Greenblatt addressed investors and delegates at the Bank of America Gaming & Lodging Conference, at which he was quizzed about some of the new entrants to the market. He asserted that, while he respects all new brands, BetMGM will have more than enough to ride the storm that could ensue, and claimed that there is a big four group of operators. 

Notably, he pointed towards the strength of the BetMGM product compared to the ESPN BET/Barstool Sportsbook experience, stating that user experience is the core driver of holding onto and gaining market share.

He stated: “I think players will always experiment. My expectation is that ESPN BET will launch and get a tonne of samplers, but the player and the product experience is the same as it is today. The impact of that player experience is visible. I’m happy to compete against that.”

Greenblatt, who has long held a bullish view on BetMGM’s long-term prospects against challenger brands and smaller firms, elaborated on his thoughts, asserting that the experience that his brand as well as FanDuel and DraftKings have amassed in the last few years will make it even tougher for new brands. 

The MGM and Entain joint venture has made improvements to its sportsbook product recently through the £200m acquisition of Angstrom Sports, whilst Greenblatt noted that further improvements to the online casino will come soon, too. 

These improvements, he stated, will set it apart from new entrants. 
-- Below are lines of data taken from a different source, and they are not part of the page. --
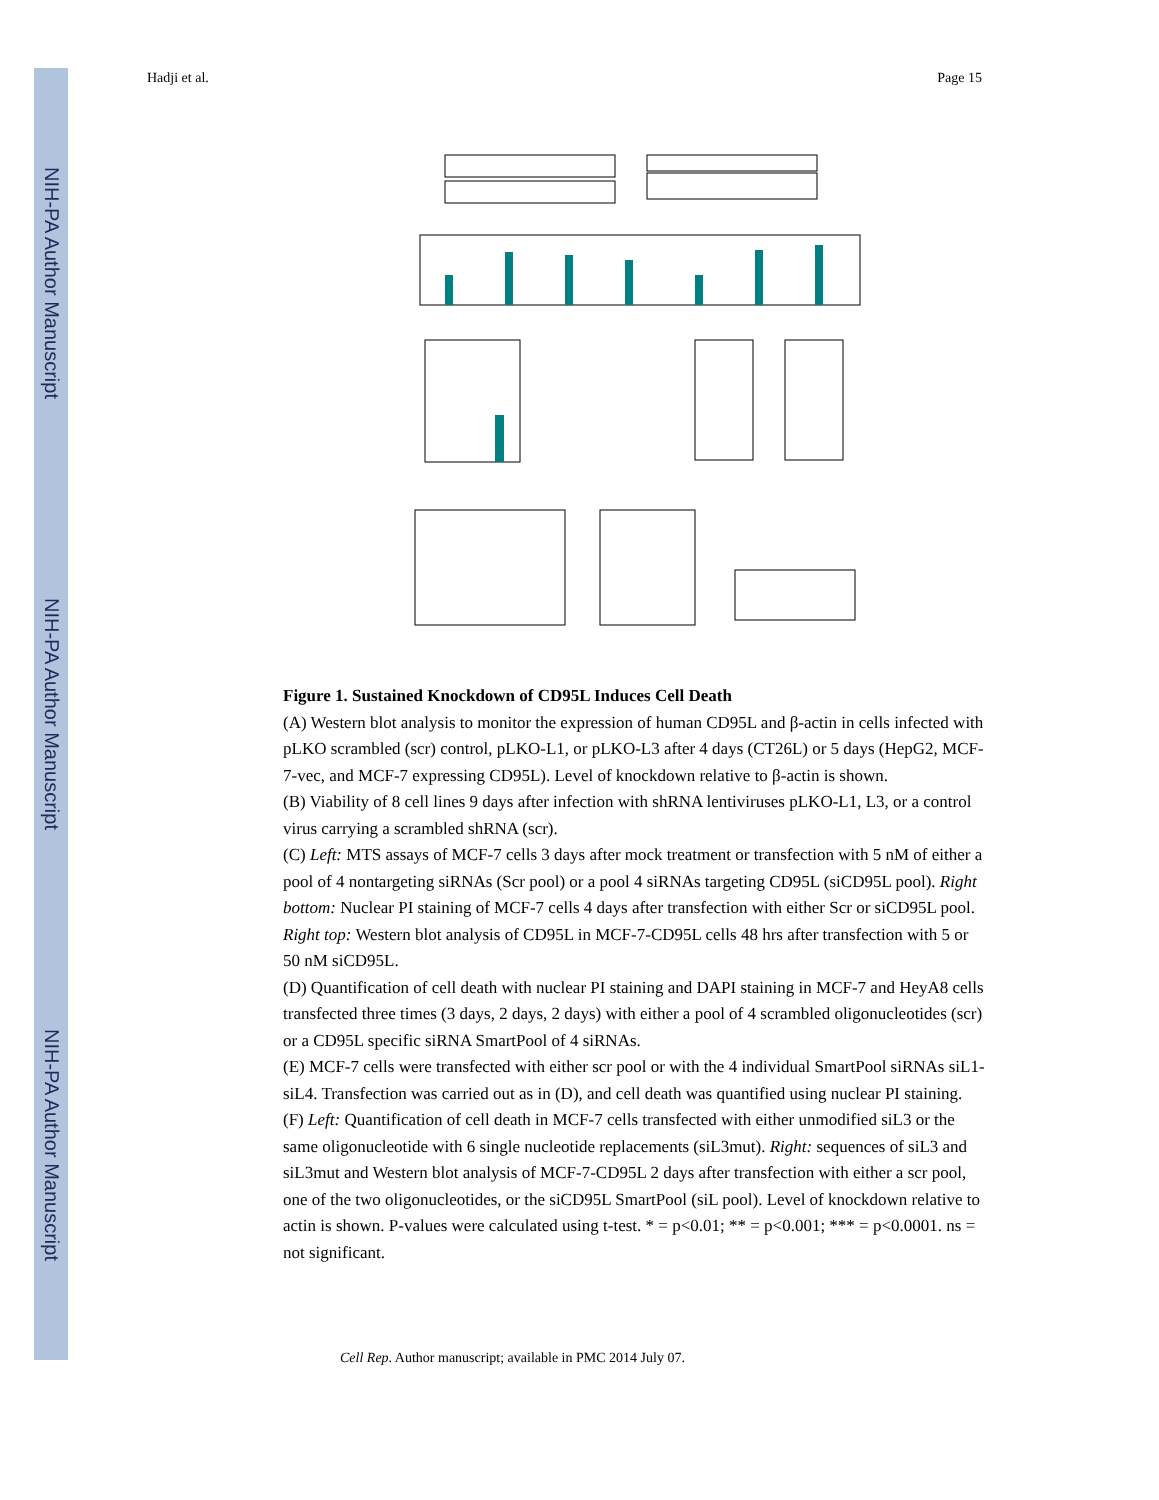NIH-PA Author Manuscript
NIH-PA Author Manuscript
NIH-PA Author Manuscript
Hadji et al. Page 15
Figure 1. Sustained Knockdown of CD95L Induces Cell Death
(A) Western blot analysis to monitor the expression of human CD95L and β-actin in cells infected with pLKO scrambled (scr) control, pLKO-L1, or pLKO-L3 after 4 days (CT26L) or 5 days (HepG2, MCF-7-vec, and MCF-7 expressing CD95L). Level of knockdown relative to β-actin is shown.
(B) Viability of 8 cell lines 9 days after infection with shRNA lentiviruses pLKO-L1, L3, or a control virus carrying a scrambled shRNA (scr).
(C) Left: MTS assays of MCF-7 cells 3 days after mock treatment or transfection with 5 nM of either a pool of 4 nontargeting siRNAs (Scr pool) or a pool 4 siRNAs targeting CD95L (siCD95L pool). Right bottom: Nuclear PI staining of MCF-7 cells 4 days after transfection with either Scr or siCD95L pool. Right top: Western blot analysis of CD95L in MCF-7-CD95L cells 48 hrs after transfection with 5 or 50 nM siCD95L.
(D) Quantification of cell death with nuclear PI staining and DAPI staining in MCF-7 and HeyA8 cells transfected three times (3 days, 2 days, 2 days) with either a pool of 4 scrambled oligonucleotides (scr) or a CD95L specific siRNA SmartPool of 4 siRNAs.
(E) MCF-7 cells were transfected with either scr pool or with the 4 individual SmartPool siRNAs siL1-siL4. Transfection was carried out as in (D), and cell death was quantified using nuclear PI staining.
(F) Left: Quantification of cell death in MCF-7 cells transfected with either unmodified siL3 or the same oligonucleotide with 6 single nucleotide replacements (siL3mut). Right: sequences of siL3 and siL3mut and Western blot analysis of MCF-7-CD95L 2 days after transfection with either a scr pool, one of the two oligonucleotides, or the siCD95L SmartPool (siL pool). Level of knockdown relative to actin is shown. P-values were calculated using t-test. * = p<0.01; ** = p<0.001; *** = p<0.0001. ns = not significant.
Cell Rep. Author manuscript; available in PMC 2014 July 07.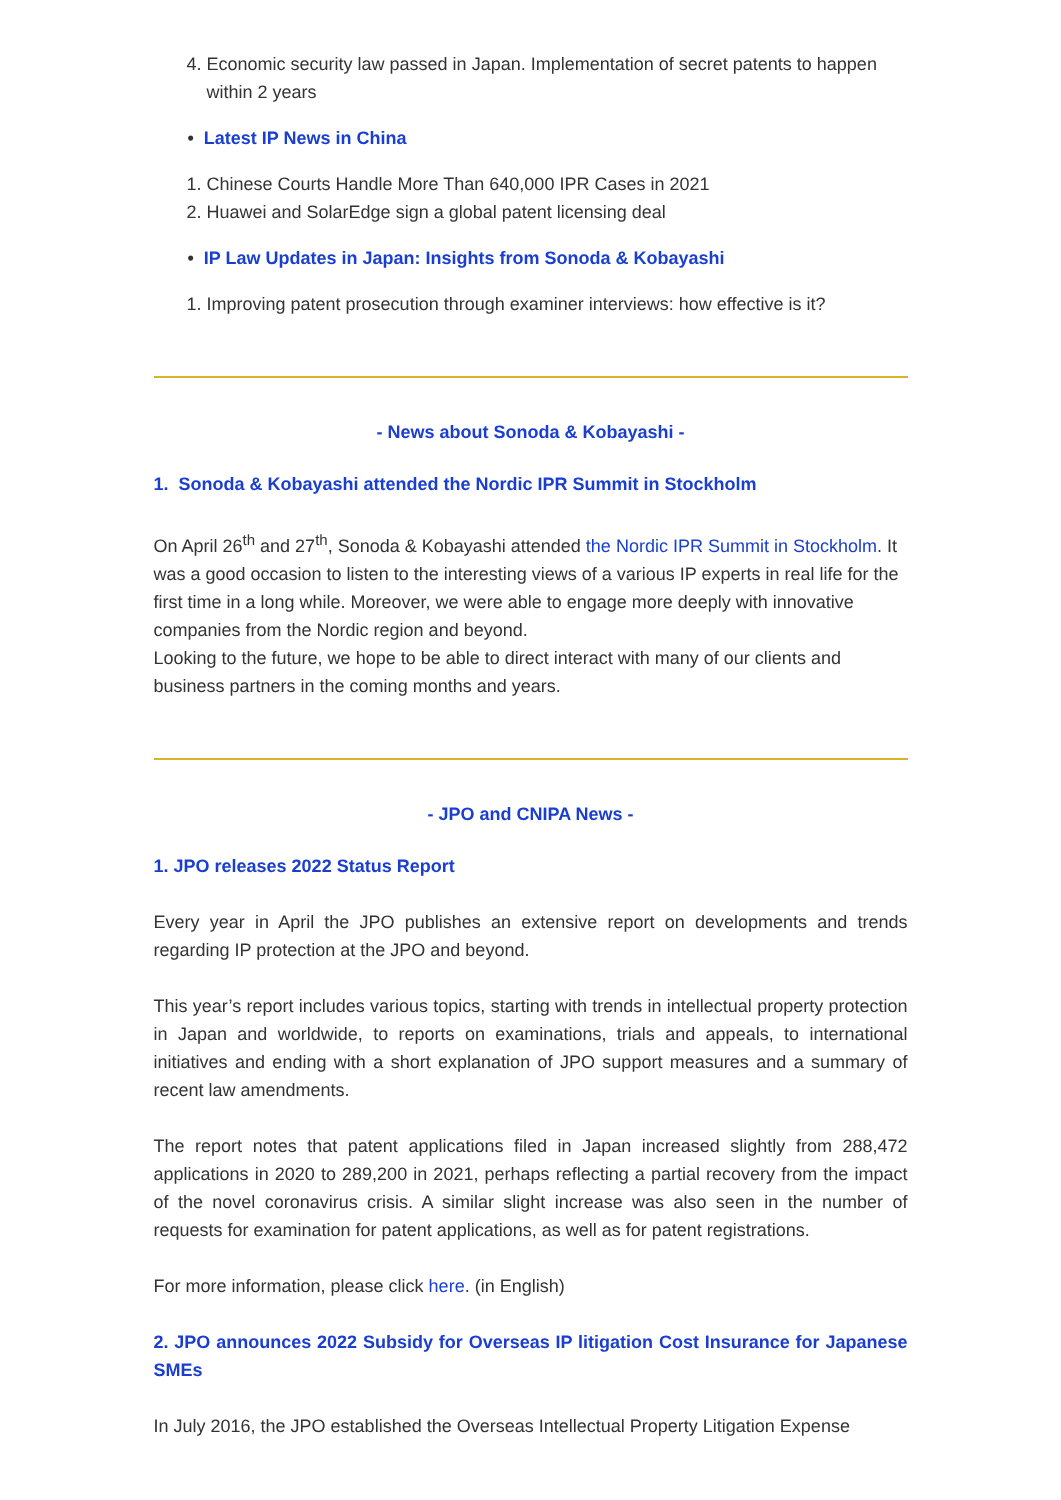4. Economic security law passed in Japan. Implementation of secret patents to happen within 2 years
• Latest IP News in China
1. Chinese Courts Handle More Than 640,000 IPR Cases in 2021
2. Huawei and SolarEdge sign a global patent licensing deal
• IP Law Updates in Japan: Insights from Sonoda & Kobayashi
1. Improving patent prosecution through examiner interviews: how effective is it?
- News about Sonoda & Kobayashi -
1. Sonoda & Kobayashi attended the Nordic IPR Summit in Stockholm
On April 26<sup>th</sup> and 27<sup>th</sup>, Sonoda & Kobayashi attended the Nordic IPR Summit in Stockholm. It was a good occasion to listen to the interesting views of a various IP experts in real life for the first time in a long while. Moreover, we were able to engage more deeply with innovative companies from the Nordic region and beyond.
Looking to the future, we hope to be able to direct interact with many of our clients and business partners in the coming months and years.
- JPO and CNIPA News -
1. JPO releases 2022 Status Report
Every year in April the JPO publishes an extensive report on developments and trends regarding IP protection at the JPO and beyond.
This year’s report includes various topics, starting with trends in intellectual property protection in Japan and worldwide, to reports on examinations, trials and appeals, to international initiatives and ending with a short explanation of JPO support measures and a summary of recent law amendments.
The report notes that patent applications filed in Japan increased slightly from 288,472 applications in 2020 to 289,200 in 2021, perhaps reflecting a partial recovery from the impact of the novel coronavirus crisis. A similar slight increase was also seen in the number of requests for examination for patent applications, as well as for patent registrations.
For more information, please click here. (in English)
2. JPO announces 2022 Subsidy for Overseas IP litigation Cost Insurance for Japanese SMEs
In July 2016, the JPO established the Overseas Intellectual Property Litigation Expense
“Frankly, the rotation has been towards more formidable groups. Having said that, our sector is hard and shouldn’t be underestimated and to gain meaningful ground against the incumbents, I think will be extremely challenging. 

“I have great respect for all of those organizations like bet365 and ESPN, great respect for them, but we are doing the business and they are not. Until you are, we can speculate as much as we want as to how they make meaningful ground on the leaders who have been at this for five years.”
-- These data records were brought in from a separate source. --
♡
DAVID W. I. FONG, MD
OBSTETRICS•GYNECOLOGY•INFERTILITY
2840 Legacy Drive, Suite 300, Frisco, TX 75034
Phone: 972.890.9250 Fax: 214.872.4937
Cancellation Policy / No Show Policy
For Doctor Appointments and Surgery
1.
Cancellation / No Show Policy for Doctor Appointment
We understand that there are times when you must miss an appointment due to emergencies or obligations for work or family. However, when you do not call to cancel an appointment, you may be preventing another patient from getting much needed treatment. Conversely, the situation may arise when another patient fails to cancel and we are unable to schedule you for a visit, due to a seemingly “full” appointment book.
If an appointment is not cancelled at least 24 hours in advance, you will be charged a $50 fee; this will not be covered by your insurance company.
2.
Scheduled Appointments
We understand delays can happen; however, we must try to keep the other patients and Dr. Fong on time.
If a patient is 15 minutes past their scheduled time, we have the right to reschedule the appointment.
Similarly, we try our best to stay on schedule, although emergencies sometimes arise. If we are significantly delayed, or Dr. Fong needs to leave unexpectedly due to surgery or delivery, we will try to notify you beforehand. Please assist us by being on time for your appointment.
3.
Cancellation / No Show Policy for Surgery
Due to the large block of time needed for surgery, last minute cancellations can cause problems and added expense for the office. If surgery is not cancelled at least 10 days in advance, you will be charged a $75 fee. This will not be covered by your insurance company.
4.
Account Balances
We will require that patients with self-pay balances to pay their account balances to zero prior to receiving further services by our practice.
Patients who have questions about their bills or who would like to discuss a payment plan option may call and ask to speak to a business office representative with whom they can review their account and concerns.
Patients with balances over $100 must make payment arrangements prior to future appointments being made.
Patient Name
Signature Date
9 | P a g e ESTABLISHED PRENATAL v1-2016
Meanwhile, Fanatics Betting & Gaming CEO Matt King has been doing the media rounds recently. He spoke to CNBC about the recent full launch of the Fanatics Sportsbook and PointsBet: A Fanatics Experience platforms. 

King made the bold claim that Fanatics would be the fastest operator to reach profitability from launch, owing to its effective unit margin and 95 million-strong customer database. 

“We think we’ll reach profitability faster than anybody else in the industry. So, they’ll get there first but we started later. So when you look at how long we were in the period of being unprofitable, it’ll be the shortest in the industry.”

With the large customer database that Fanatics has made a lot of fanfare about since launching, and the strong margin that it anticipates having, CNBC was eager to ask about how the firm will approach promotional credit and bonuses. 

King explained that, with its jersey giveaway, Fanatics is undertaking one of the industry’s biggest giveaways, but that the topic of promotions has been a key strategic debate ahead of launching. 

“That’s an ongoing debate internally,” King stated. “So for us, our model is very different. We’re actually acquiring users at about 80% less than the competition because we already have a database, and we already have a well-known brand. 

“Therefore, our unit economics are phenomenal and we’re acquiring users at scale. From our perspective, what we’re trying to do is invest more in the rewards program back to users, as opposed to spending all of our money upfront to acquire them, like the incumbent.”

Meanwhile, Greenblatt also addressed the promo question, having been one of the first to reduce marketing spend. The CEO noted that BetMGM will always be disciplined in its approach to marketing. 

“We’ve always been disciplined about managing the ROI, that’s just the way we are in managing our investment in above-line spending. We’ve had a very strong base from the beginning to be short-term flexible and move to where the player values are. So high conversion rate, high player value, low CPA, that’s the Holy Grail.”